■ PROBLEM TO SOLVE ■
In the entries that follow, the first line to write out is the one containing "522 130 1198", and the last is the one containing "5 112 47.59". Reproduce that stretch exactly, with nothing before or after it.

####

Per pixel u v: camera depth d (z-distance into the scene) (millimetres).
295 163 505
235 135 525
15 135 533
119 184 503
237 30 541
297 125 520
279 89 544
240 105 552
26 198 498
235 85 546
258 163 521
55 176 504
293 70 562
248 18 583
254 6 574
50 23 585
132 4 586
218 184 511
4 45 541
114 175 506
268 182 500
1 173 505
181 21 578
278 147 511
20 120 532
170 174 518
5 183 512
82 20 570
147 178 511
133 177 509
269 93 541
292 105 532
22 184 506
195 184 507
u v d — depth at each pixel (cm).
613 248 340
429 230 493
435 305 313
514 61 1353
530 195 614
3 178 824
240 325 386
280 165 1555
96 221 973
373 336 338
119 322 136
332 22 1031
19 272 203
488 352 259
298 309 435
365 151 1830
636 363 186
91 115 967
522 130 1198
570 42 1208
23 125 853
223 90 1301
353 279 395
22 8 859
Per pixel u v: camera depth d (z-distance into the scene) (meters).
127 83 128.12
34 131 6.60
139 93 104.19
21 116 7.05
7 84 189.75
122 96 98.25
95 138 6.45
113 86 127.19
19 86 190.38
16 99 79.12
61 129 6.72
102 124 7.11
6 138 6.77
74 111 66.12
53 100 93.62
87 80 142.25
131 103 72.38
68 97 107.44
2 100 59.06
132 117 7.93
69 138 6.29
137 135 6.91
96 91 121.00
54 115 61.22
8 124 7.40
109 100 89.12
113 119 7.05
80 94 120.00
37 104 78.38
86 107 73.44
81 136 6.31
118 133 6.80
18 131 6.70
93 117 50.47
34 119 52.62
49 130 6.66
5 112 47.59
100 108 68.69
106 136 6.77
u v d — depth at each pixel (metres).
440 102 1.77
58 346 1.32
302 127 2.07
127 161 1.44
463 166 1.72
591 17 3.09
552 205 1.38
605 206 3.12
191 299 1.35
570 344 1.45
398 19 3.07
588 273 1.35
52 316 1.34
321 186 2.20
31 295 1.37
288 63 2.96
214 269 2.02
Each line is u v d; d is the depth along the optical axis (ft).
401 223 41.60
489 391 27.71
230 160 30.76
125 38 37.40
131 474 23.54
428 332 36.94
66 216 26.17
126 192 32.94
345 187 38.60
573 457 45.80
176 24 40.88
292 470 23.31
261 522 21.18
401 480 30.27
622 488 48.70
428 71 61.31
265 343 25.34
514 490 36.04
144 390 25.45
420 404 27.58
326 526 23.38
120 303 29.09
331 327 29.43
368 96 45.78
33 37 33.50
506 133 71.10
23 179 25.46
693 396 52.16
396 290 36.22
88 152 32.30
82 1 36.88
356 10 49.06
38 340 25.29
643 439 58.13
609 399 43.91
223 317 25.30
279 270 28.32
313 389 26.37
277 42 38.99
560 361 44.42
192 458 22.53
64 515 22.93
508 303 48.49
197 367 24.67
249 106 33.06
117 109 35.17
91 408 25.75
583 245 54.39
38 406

####

■ ANSWER TO THIS TASK ■
522 130 1198
570 42 1208
23 125 853
223 90 1301
353 279 395
22 8 859
Per pixel u v: camera depth d (z-distance into the scene) (meters).
127 83 128.12
34 131 6.60
139 93 104.19
21 116 7.05
7 84 189.75
122 96 98.25
95 138 6.45
113 86 127.19
19 86 190.38
16 99 79.12
61 129 6.72
102 124 7.11
6 138 6.77
74 111 66.12
53 100 93.62
87 80 142.25
131 103 72.38
68 97 107.44
2 100 59.06
132 117 7.93
69 138 6.29
137 135 6.91
96 91 121.00
54 115 61.22
8 124 7.40
109 100 89.12
113 119 7.05
80 94 120.00
37 104 78.38
86 107 73.44
81 136 6.31
118 133 6.80
18 131 6.70
93 117 50.47
34 119 52.62
49 130 6.66
5 112 47.59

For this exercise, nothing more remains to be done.